§ **WORK ORDER**:
Lines in the listing below containing the string "Gson을" are to be identified and copied.

§ **EXERCISE INPUT**:
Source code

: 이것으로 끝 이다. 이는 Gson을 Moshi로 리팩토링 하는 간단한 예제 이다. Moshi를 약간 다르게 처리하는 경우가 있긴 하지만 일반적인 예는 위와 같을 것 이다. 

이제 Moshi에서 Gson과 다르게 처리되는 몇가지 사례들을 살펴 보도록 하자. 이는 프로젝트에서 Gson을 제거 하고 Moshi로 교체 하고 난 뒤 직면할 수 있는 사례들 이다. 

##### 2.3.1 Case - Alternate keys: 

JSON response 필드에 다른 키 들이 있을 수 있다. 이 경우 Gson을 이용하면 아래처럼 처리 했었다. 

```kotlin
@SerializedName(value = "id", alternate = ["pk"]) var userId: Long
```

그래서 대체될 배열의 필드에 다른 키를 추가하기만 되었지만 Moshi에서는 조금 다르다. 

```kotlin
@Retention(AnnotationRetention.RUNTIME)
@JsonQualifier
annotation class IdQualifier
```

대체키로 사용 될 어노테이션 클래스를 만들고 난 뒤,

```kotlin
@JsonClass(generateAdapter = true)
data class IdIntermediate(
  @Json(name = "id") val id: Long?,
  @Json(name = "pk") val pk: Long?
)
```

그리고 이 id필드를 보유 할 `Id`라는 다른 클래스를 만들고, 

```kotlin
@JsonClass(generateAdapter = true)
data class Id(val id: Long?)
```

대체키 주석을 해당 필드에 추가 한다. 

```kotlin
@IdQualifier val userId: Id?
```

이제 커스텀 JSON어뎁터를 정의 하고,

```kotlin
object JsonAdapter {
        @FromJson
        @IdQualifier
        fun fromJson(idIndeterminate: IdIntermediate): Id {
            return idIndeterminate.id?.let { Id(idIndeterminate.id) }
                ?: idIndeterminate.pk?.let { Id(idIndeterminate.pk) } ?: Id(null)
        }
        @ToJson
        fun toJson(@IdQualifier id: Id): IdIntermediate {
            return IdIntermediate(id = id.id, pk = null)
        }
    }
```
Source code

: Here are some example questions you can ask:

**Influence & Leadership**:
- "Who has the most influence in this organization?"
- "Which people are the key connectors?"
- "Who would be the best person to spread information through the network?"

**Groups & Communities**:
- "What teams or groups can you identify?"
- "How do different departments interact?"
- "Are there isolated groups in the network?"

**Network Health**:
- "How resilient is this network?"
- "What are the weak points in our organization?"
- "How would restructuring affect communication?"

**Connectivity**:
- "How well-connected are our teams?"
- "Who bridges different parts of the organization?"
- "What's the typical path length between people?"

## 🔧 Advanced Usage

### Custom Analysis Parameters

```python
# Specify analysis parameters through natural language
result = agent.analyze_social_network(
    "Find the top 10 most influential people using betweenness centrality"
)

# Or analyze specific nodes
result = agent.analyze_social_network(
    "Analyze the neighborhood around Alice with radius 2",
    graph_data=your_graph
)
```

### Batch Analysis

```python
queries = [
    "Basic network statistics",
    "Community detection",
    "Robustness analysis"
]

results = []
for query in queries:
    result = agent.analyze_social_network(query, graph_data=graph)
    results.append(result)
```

§ **TASK ANSWER**:
: 이것으로 끝 이다. 이는 Gson을 Moshi로 리팩토링 하는 간단한 예제 이다. Moshi를 약간 다르게 처리하는 경우가 있긴 하지만 일반적인 예는 위와 같을 것 이다. 
이제 Moshi에서 Gson과 다르게 처리되는 몇가지 사례들을 살펴 보도록 하자. 이는 프로젝트에서 Gson을 제거 하고 Moshi로 교체 하고 난 뒤 직면할 수 있는 사례들 이다. 
JSON response 필드에 다른 키 들이 있을 수 있다. 이 경우 Gson을 이용하면 아래처럼 처리 했었다. 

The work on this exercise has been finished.